DATA LISTING:
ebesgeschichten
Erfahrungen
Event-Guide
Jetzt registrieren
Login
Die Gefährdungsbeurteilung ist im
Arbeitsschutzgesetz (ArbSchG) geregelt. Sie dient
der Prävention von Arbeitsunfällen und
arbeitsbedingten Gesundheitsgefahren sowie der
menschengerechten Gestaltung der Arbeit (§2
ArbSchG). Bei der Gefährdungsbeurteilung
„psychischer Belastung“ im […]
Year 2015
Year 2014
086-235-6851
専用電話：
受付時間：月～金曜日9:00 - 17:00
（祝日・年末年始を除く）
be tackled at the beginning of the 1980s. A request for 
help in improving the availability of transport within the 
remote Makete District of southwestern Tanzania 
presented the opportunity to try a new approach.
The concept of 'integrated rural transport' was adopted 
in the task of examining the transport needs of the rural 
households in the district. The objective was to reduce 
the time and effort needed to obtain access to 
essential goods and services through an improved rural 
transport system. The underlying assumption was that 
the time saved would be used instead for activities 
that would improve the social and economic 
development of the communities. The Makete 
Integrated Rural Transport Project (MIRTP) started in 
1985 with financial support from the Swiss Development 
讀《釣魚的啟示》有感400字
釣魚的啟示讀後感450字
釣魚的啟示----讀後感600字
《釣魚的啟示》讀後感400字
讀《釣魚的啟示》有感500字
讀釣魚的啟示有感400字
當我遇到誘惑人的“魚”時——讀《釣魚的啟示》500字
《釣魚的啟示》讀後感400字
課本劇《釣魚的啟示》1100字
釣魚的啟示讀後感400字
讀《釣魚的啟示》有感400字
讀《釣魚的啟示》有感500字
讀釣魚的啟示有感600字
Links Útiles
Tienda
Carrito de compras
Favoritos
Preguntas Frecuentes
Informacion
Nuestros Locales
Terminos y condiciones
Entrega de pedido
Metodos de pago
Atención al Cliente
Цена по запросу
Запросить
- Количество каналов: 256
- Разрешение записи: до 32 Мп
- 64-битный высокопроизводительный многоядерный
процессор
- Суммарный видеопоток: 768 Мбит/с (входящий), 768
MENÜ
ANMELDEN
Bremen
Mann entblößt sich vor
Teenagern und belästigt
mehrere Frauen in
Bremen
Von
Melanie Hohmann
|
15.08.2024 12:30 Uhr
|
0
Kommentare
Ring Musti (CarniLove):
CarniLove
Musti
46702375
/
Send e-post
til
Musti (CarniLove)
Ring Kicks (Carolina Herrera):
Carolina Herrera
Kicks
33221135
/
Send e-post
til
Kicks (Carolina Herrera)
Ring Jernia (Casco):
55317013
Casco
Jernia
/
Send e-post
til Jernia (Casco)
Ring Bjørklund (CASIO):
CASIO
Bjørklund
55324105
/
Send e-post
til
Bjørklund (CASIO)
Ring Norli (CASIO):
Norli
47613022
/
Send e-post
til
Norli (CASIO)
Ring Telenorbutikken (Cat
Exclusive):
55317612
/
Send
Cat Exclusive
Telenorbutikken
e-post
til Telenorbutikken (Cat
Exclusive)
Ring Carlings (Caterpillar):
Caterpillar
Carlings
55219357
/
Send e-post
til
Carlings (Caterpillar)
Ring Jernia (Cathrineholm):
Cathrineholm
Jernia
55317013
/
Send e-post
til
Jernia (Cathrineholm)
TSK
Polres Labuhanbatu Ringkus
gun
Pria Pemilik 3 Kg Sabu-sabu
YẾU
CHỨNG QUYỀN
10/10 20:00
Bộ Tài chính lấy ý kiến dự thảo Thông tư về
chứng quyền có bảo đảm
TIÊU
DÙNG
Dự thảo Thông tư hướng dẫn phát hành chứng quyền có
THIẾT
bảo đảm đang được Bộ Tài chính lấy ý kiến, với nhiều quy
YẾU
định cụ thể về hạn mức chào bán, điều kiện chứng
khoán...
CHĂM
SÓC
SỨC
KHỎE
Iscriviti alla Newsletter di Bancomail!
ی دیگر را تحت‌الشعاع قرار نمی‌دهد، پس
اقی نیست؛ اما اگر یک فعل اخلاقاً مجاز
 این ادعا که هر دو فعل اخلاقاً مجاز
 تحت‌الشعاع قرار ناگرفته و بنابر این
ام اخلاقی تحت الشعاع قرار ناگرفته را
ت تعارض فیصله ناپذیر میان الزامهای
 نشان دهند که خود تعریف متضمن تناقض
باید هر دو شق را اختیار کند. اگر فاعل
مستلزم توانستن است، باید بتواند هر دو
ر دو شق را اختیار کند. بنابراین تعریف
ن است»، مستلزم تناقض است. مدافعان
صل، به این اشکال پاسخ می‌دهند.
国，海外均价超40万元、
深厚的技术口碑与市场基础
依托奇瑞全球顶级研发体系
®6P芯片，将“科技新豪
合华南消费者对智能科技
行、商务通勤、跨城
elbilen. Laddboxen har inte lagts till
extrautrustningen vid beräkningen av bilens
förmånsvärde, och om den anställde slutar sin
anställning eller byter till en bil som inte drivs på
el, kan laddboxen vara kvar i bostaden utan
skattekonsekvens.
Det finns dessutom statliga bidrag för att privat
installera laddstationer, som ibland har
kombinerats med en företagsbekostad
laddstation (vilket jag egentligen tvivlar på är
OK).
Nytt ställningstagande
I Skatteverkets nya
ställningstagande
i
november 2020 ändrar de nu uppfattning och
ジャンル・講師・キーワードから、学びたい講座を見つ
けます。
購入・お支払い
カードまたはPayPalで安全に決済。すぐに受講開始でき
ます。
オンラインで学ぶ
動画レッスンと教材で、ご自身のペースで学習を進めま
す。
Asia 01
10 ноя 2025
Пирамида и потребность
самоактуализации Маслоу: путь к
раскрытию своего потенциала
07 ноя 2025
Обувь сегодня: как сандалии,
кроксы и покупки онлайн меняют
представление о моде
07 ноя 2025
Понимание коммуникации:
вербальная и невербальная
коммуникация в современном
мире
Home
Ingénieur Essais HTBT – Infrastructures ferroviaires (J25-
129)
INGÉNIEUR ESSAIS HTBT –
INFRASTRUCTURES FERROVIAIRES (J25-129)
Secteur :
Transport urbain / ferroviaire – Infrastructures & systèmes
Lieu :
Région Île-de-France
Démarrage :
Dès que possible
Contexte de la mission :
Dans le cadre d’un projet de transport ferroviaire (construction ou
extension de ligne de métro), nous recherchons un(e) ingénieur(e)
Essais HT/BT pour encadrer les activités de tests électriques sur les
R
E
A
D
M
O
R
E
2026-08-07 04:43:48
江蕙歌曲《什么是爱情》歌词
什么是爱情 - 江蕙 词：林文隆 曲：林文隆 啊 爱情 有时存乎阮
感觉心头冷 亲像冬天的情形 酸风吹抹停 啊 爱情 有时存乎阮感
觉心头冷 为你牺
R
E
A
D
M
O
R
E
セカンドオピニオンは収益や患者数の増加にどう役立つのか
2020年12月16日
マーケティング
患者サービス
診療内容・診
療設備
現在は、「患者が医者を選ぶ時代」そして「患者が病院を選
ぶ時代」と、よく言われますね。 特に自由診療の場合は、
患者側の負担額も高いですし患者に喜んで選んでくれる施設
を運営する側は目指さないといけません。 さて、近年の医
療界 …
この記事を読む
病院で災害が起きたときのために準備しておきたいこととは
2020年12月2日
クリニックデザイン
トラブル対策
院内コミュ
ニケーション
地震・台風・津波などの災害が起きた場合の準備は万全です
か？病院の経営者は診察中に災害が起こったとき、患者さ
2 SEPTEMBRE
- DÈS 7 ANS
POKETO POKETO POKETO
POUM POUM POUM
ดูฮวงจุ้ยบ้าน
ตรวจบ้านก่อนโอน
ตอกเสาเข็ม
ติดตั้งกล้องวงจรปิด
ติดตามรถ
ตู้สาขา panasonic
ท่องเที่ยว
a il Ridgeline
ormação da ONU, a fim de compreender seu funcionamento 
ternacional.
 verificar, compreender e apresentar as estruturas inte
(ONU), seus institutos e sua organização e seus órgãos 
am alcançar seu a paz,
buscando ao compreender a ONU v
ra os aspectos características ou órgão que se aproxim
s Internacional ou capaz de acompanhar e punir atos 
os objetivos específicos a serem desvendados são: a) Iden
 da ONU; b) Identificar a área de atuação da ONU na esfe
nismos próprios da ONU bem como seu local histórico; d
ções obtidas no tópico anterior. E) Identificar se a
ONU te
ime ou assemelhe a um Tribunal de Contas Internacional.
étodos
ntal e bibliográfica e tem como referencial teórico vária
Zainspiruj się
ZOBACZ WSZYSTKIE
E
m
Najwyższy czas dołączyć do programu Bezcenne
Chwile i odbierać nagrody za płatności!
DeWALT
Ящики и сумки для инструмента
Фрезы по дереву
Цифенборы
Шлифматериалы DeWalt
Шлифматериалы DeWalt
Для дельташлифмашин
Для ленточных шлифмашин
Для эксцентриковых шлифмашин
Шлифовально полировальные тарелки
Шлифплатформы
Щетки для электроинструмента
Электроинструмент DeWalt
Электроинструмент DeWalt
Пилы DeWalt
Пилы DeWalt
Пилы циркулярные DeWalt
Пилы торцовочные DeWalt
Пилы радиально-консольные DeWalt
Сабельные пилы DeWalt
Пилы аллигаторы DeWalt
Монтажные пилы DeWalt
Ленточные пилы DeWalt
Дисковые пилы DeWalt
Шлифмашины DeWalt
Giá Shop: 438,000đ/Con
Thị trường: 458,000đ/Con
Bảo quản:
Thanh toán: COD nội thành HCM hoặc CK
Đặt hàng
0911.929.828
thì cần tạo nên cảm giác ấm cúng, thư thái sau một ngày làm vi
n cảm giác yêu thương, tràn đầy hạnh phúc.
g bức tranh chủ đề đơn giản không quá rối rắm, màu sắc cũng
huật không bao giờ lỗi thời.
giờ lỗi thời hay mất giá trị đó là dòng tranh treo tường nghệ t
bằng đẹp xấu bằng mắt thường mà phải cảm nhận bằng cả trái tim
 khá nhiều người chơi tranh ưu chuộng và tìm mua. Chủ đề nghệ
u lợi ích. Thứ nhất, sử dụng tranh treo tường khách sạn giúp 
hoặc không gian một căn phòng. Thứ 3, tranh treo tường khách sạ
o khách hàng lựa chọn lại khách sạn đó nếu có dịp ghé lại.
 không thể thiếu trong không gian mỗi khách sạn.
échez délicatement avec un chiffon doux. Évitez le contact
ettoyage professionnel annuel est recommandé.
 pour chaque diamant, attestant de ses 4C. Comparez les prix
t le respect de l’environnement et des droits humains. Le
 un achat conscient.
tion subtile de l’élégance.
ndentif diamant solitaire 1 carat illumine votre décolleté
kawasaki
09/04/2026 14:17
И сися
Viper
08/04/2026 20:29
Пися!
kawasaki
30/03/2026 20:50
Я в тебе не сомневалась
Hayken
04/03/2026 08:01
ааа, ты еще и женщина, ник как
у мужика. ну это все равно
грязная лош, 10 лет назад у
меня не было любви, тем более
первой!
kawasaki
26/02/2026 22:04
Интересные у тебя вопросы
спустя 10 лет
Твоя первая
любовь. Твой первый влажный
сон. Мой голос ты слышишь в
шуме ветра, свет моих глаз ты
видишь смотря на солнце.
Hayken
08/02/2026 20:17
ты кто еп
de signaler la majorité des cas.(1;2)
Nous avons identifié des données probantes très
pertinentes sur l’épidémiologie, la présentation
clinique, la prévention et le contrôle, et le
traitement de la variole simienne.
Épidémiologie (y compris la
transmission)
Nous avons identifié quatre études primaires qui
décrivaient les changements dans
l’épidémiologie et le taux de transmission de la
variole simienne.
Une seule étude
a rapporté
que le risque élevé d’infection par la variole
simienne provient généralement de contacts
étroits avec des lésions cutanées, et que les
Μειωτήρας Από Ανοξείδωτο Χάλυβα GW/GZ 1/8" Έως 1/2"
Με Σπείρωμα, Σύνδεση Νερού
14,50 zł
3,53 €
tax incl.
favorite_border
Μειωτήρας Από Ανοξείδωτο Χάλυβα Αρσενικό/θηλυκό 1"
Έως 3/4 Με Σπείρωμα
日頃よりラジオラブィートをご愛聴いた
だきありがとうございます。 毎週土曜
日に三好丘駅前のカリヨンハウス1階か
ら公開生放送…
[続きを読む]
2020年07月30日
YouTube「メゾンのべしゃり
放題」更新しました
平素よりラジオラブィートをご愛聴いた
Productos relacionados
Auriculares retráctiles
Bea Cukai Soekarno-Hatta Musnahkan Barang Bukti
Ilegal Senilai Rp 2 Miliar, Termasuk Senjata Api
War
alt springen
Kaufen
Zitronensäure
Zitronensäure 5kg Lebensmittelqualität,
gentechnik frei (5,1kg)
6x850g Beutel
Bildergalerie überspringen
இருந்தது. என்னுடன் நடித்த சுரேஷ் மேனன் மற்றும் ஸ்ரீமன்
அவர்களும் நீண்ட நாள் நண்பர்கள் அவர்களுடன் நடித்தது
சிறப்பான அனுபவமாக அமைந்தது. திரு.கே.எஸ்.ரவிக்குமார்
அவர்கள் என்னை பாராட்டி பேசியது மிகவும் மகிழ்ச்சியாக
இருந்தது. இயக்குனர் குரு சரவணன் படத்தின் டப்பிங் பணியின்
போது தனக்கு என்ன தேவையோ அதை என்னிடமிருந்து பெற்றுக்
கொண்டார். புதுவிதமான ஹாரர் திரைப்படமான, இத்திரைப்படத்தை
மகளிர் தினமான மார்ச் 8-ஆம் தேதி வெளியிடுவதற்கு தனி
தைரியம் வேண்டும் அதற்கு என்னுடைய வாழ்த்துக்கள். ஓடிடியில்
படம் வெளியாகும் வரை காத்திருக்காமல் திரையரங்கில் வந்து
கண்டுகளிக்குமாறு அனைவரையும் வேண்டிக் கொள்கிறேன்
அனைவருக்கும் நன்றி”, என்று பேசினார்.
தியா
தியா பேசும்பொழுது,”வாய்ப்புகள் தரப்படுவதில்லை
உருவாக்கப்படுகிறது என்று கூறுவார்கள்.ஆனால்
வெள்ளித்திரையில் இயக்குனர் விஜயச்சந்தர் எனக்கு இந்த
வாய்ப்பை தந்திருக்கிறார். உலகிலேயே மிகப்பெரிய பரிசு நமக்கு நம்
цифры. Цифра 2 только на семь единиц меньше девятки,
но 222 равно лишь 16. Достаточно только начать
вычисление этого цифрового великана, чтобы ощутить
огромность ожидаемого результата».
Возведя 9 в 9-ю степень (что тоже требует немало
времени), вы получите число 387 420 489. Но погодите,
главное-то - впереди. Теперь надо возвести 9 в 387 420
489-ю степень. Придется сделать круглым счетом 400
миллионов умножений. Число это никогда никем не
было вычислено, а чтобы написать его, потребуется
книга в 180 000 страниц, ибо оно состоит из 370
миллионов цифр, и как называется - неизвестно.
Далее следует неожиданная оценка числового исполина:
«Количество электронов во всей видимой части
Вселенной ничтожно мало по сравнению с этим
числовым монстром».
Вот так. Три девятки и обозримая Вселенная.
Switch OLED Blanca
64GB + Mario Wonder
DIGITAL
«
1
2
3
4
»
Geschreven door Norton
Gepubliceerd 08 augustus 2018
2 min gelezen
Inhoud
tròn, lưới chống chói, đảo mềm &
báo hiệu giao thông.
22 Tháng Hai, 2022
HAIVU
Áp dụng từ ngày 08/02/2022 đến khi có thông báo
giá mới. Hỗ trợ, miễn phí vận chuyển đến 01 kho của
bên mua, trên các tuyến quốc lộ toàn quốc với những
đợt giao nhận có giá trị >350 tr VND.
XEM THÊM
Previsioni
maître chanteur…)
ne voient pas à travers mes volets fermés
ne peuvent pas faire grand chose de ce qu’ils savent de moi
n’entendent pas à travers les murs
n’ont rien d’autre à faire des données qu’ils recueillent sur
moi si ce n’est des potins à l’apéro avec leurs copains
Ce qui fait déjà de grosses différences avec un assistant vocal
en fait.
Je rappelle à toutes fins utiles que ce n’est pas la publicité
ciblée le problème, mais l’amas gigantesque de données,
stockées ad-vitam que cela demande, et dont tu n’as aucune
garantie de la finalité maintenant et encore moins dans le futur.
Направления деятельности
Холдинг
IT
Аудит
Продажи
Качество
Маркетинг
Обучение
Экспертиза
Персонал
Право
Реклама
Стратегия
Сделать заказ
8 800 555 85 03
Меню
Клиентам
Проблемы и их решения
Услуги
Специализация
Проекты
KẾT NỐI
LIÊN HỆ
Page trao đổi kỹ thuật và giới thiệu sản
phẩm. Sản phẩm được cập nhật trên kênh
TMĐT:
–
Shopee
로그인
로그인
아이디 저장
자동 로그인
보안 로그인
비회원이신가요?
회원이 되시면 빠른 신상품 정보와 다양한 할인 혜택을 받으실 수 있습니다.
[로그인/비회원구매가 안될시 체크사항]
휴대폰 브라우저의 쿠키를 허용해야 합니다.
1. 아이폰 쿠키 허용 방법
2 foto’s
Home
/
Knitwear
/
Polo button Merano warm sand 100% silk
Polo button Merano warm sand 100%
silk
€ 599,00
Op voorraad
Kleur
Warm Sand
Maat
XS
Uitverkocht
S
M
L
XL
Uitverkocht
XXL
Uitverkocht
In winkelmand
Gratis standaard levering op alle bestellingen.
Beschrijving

EXERCISE PROMPT:
Every line from the first entry to the line containing "menschengerechten Gestaltung der Arbeit (§2" should be transcribed exactly, and nothing beyond it.

ANSWER TO THIS TASK:
ebesgeschichten
Erfahrungen
Event-Guide
Jetzt registrieren
Login
Die Gefährdungsbeurteilung ist im
Arbeitsschutzgesetz (ArbSchG) geregelt. Sie dient
der Prävention von Arbeitsunfällen und
arbeitsbedingten Gesundheitsgefahren sowie der
menschengerechten Gestaltung der Arbeit (§2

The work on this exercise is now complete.